Linken-Bundestagsfraktionsvize Dietmar Bartsch hat zu Beginn des Parteitages in Göttingen eine stärkere Geschlossenheit der zerstrittenen Partei angemahnt. "Wir alle haben eine Verpflichtung, hier einen neuen Aufbruch der Linken zu gestalten. Ich bin zuversichtlich und meine, dass wir Montag neu am Start sind und wieder angreifen", sagte Bartsch.

Er fürchte keine Spaltung – weder in der Programmdebatte noch bei der Wahl der neuen Doppelspitze, sagte Bartsch. Bundestagsfraktionschef Gregor Gysi hatte dagegen vor einem Scheitern des Parteitags und einem Auseinanderbrechen der Partei gewarnt.

"Es geht um die Existenz der Partei"

Der Landesvorsitzende der Linken in Mecklenburg-Vorpommern , Steffen Bockhahn, sah die Situation in der von Richtungskämpfen blockierten Partei ebenfalls skeptischer: "Ich hoffe, dass auf diesem Parteitag nicht das Siegen und Besiegen eine Rolle spielt, sondern das Miteinander. Das wird keine leichte Aufgabe", sagte er. Es sei nicht übertrieben, von einer drohenden Selbstzerstörung der Linken zu sprechen. "Es geht um die Existenz der Partei – und zwar egal wo", sagte Bockhahn.

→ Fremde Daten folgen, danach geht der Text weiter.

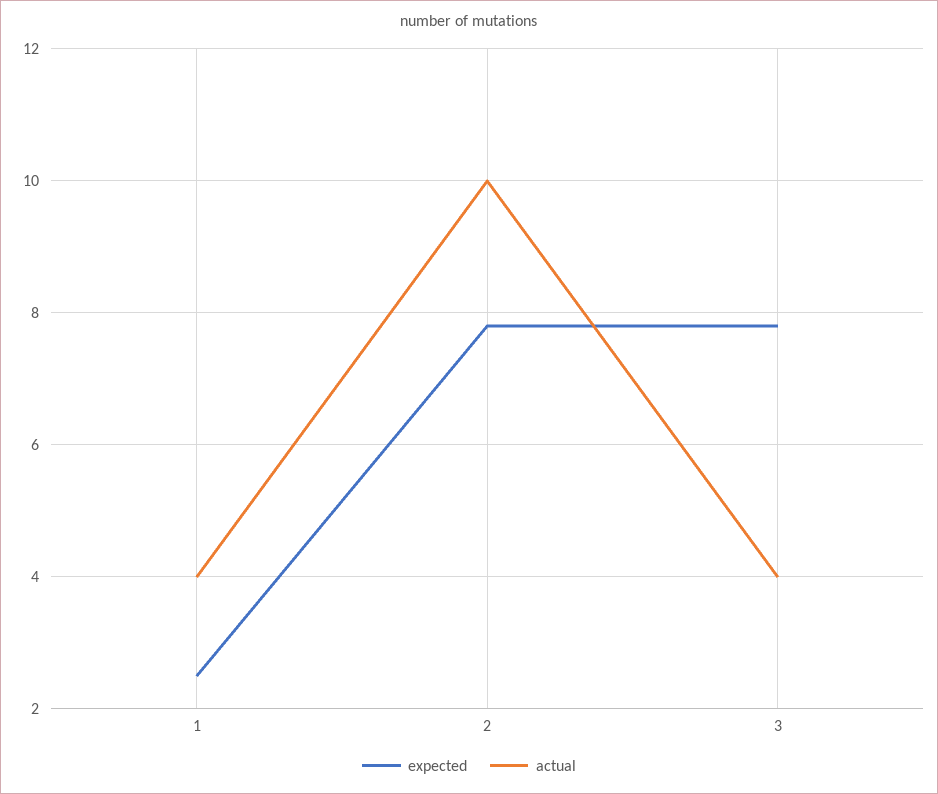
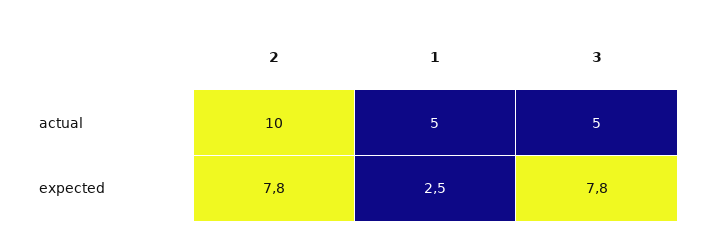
actual, 1: 4 -> 5
actual, 3: 4 -> 5

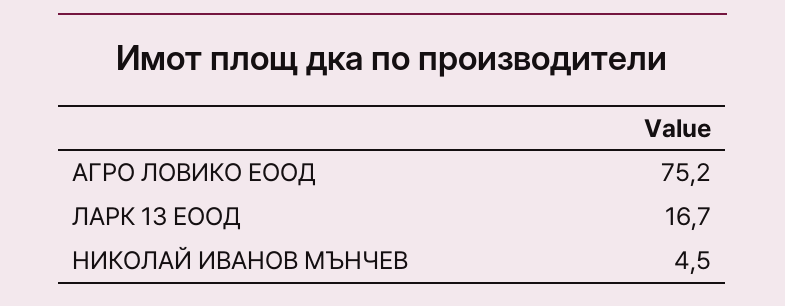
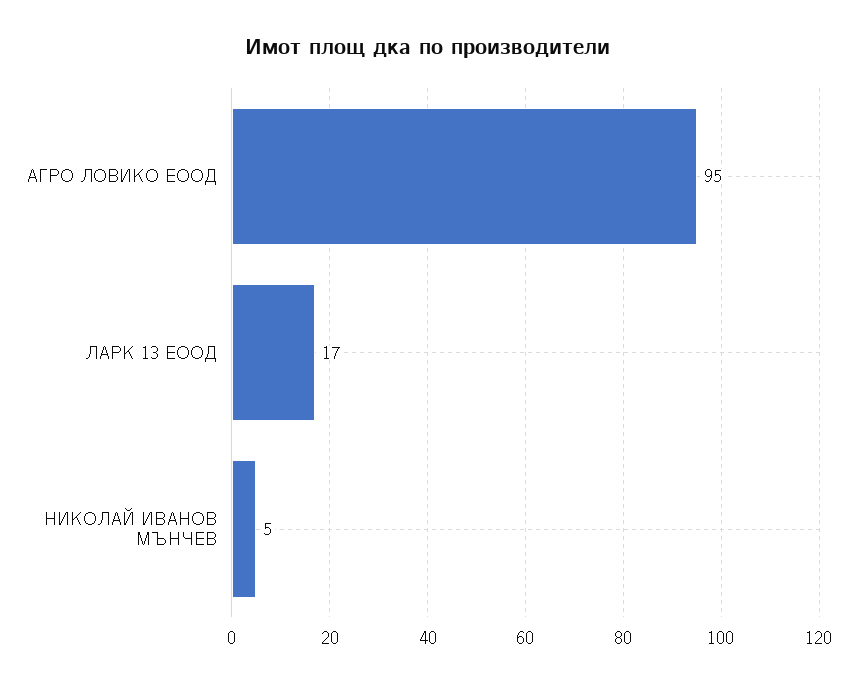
АГРО ЛОВИКО ЕООД: 75.2 -> 95

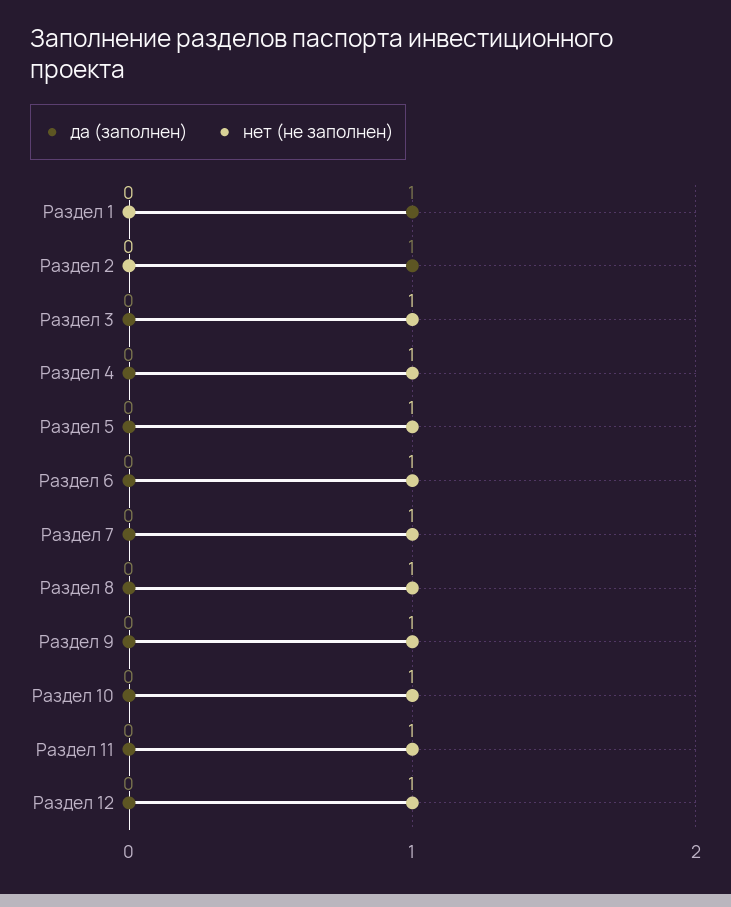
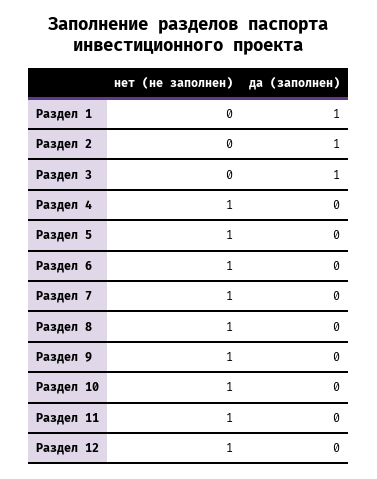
да (заполнен), Раздел 3: 0 -> 1
нет (не заполнен), Раздел 3: 1 -> 0

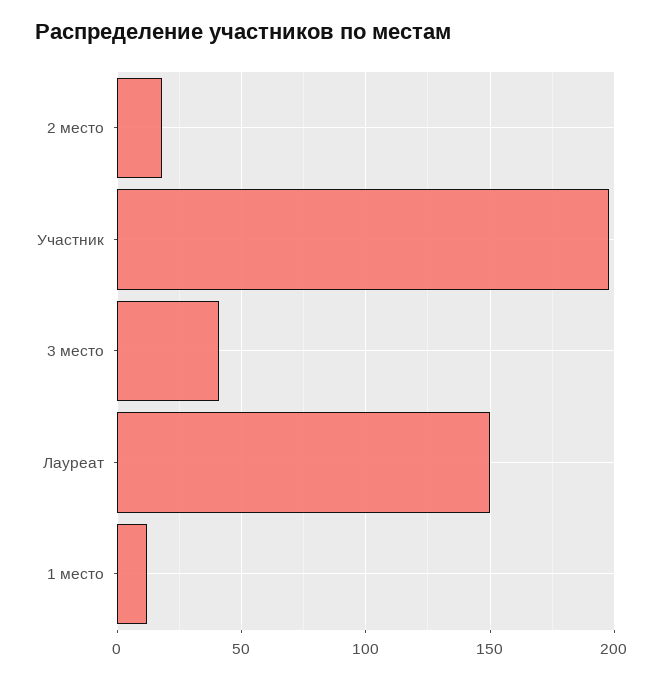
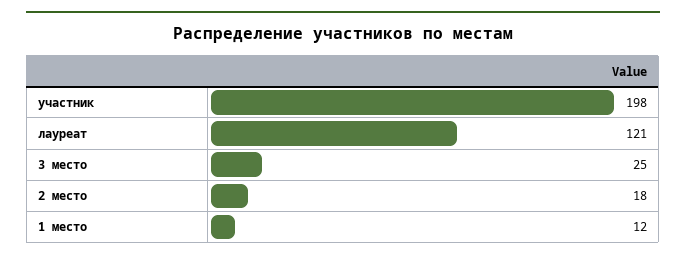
3 место: 40 -> 25
Лауреат: 150 -> 121

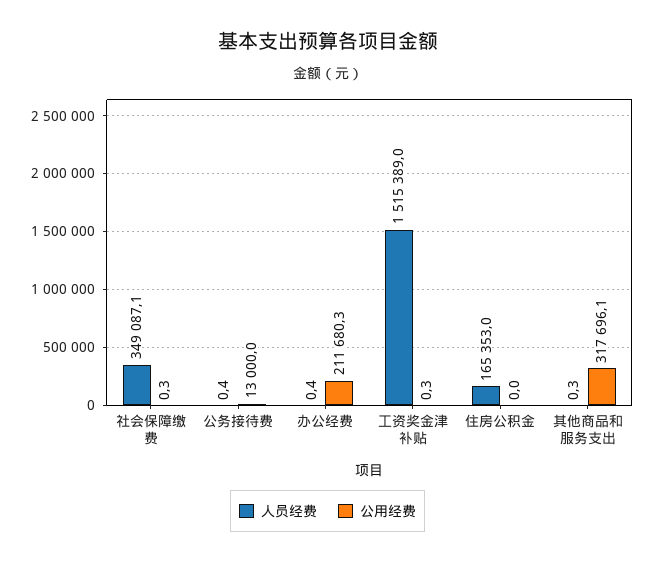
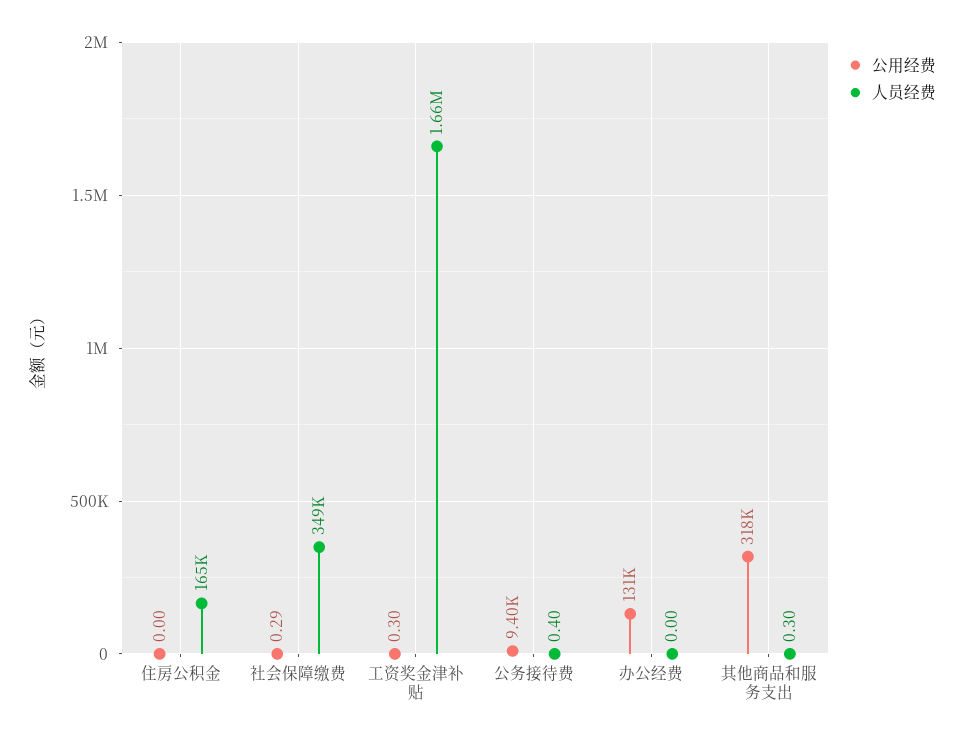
公用经费, 公务接待费: 13000 -> 9400
人员经费, 办公经费: 0.4 -> 0
公用经费, 办公经费: 211680.3 -> 131000
人员经费, 工资奖金津补贴: 1515389 -> 1660000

"Wenn man nur lange genug über eine Spaltung redet, dann schafft man es auch, dass sie kommt. Wir haben nur diese eine Chance." Falls die Reformer und der linke Gewerkschaftsflügel in Göttingen nicht zusammenfinden sollten, könne dies auch viele Mitglieder an der Basis frustrieren, sagte Bockhahn: "Ich glaube, dass es wichtig ist, dass sich nach den Wahlen alle in dieser Partei wiederfinden, weil sonst etwas passieren kann, wovor ich viel mehr Angst habe."